Wednesday, April 1, 2026

March 18 2026 Lenten Reflection Jeremiah 50:6-7

 

Rev. George Miller

March 18, 2026

Jeremiah 50:6-7

 

Tonight you are witnessing a message recorded the day before my surgery.  This message was created in anticipation, filmed in preparation, and now it is being viewed, while I am feeling like a healing sheep that is far from the flock, dealing with my own unique wounds and experience.

 

Tonight, we see through the lens of Jeremiah, who was known as the “Weeping Prophet.”  His sense of empathy for the people led him to have deep emotional expression.

 

Jeremiah’s emotionality caused him to speak up and to speak out, to address issues that everyone saw; to create insight into the path the people were heading.

 

Because of this, Jeremiah was not always liked, or listened to.  There were those who wanted to silence him.  In chapter 18 he feels as if a pit has been dug for him, how they laid snares at his feet, hoping to kill him and his words.

 

Jeremiah isn’t so much the sheep that has gone astray or been lost, he is more like the black sheep of the family, the one that everyone feels uncomfortable around, the one everyone would rather not discuss.

 

But this does not stop his prophetic word, nor his care for the children, the youth and men who could die in war, or the wives who could become widows.

 

So he speaks and he cries, he reveals and he encourages, all with an unshakeable trust in the future; that eventually there will be restoration and rebirth.

 

In tonight’s reading he refers to the people as lost sheep; but not just lost- they are sheep who have been led astray by their shepherds.

▶ **Source data**
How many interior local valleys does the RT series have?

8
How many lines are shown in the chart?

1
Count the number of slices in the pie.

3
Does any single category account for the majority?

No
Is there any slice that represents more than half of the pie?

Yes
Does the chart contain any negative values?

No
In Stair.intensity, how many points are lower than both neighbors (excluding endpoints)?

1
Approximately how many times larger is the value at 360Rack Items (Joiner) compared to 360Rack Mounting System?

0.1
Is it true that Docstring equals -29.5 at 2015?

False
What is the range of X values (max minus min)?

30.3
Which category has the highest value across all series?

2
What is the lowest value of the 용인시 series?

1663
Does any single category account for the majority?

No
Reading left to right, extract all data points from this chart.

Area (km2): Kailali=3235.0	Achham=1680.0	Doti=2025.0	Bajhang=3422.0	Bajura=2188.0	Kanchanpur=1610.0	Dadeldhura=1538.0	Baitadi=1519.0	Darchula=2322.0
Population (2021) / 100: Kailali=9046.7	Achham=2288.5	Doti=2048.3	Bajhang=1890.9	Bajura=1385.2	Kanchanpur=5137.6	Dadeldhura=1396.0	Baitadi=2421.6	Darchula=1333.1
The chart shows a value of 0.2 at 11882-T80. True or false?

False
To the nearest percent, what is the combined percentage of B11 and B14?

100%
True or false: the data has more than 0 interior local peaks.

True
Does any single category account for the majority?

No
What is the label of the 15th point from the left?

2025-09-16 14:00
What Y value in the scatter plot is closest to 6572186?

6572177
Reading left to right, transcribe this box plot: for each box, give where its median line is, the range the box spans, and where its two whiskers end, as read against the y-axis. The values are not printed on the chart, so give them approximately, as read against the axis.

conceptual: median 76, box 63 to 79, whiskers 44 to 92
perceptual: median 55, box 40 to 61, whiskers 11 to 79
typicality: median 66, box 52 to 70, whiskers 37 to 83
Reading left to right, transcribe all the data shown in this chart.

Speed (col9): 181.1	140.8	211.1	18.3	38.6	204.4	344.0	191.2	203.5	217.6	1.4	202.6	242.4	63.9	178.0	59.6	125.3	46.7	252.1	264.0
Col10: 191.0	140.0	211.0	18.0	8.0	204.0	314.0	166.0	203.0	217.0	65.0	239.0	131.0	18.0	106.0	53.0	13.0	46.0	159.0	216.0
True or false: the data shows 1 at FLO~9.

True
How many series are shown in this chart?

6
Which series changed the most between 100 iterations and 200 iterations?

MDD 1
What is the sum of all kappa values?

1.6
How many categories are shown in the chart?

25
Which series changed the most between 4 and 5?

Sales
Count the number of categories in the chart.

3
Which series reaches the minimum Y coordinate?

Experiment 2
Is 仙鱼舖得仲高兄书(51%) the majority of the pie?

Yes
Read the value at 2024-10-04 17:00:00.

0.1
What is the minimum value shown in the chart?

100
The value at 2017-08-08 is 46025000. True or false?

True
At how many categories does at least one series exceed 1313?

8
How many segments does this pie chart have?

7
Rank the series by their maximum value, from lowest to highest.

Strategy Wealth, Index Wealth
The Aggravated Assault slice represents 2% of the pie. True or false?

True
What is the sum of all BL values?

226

▶ **What you should do**
Pick up the Lenten reflection on Jeremiah 50:6-7 from its last sentence and continue it.

▶ **Exercise output**
 

They are sheep who have been led away from the mountains of nourishment and faithful living, into a place where the shepherds have made them forget who they are, the flock they are a part of.

 

This has made the flock vulnerable, easy targets for their enemies and outsiders to come and devour them, to hurt them.

 

This evening, let us take a moment to think of how we may feel as if we are being led astray by shepherds meant to protect us.

 

Tonight, let us pause and reflect on how there are shepherds who have tried to separate the flock and pull us away from one another.

 

Tonight, let us think of the ways in which we can become vulnerable as a people, nation, faith because of such shepherds.

 

Tonight, let us take a moment to symbolically weep just as Jeremiah would.  To weep, and to wonder- “as a people, all we like sheep that have been led astray?”

 

How do we erase the guilt of our collected sins?  How can we reclaim the true pasture of the Lord, and the hope of our ancestors?  Easter can not come too soon.                           Amen.